Pf2001 esterase (Pf2001) from Pyrococcus furiosus has hyperthermophilic properties and exerts a biocatalytic function in a dimeric state. Crystal structures revealed that the structural rearrangement of the cap domain is responsible for the Pf2001 dimer formation. However, the details of the cap domain remodeling and the effects of temperature on the dimerization process remain elusive at the molecular level, taking into account that experimental methods are difficult to capture the dynamic process of dimerization to some extent.
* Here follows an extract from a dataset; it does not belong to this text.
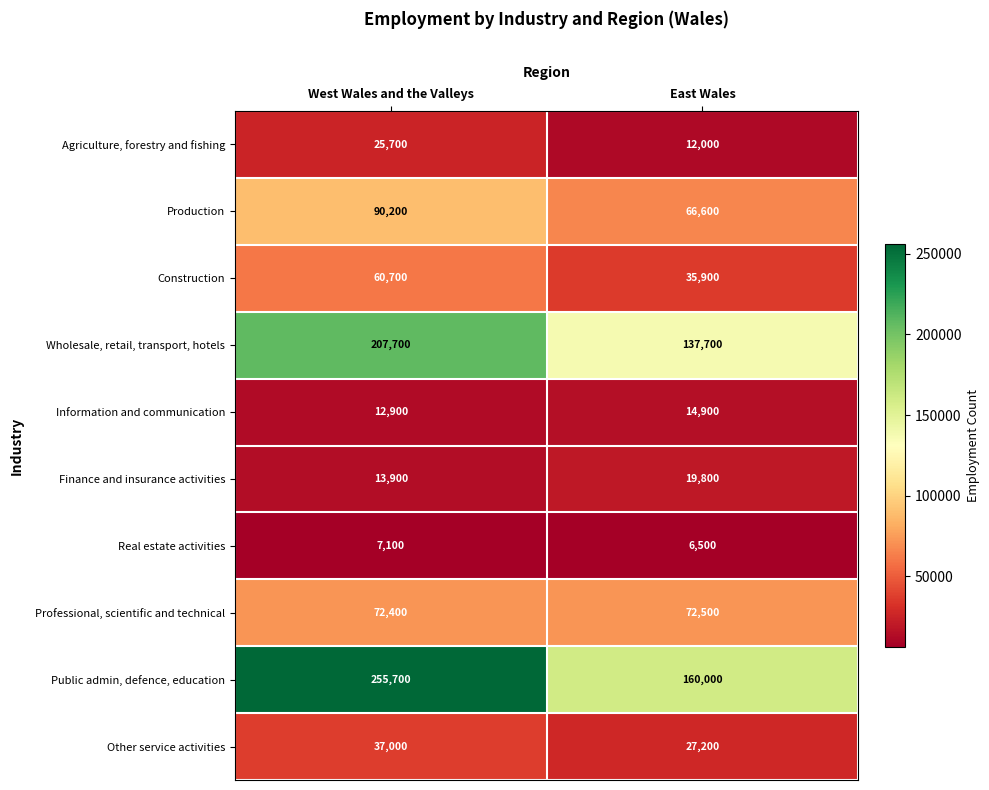

How many data points does each series have?

2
Herein, four dimer models based on the monomeric crystal structure (PDB ID: 5G59) were constructed to investigate the conformational transition details and temperature effects in the dimerization by conventional molecular dynamics and accelerated molecular dynamics simulations. Our simulation results indicate that the monomer undergoes a conformational change into a "preparatory state" at high temperatures, which is more favorable for its transformation into a stable dimer. The subsequent free energy landscape analysis further identifies four intermediate states (from separated state to dimeric state) and discloses that a more accessible α-helix driven by stronger hydrophobic interactions induces a rearrangement of the cap domain, displaying a "tic-tac-toe" activation feature that is important for stabilizing the dimer interface and facilitating the formation of hydrophobic pockets. In addition, the electrostatic potential surface analysis illustrates that the weaker electrostatic repulsion (Lys and Arg) in the dimer interface at high temperatures is also a key factor for dimer stabilization. Altogether, our results can provide molecular-level insight into the dimer formation process of hyperthermophilic esterase and would be useful to understand the enzymatic specificity of α/β-hydrolase.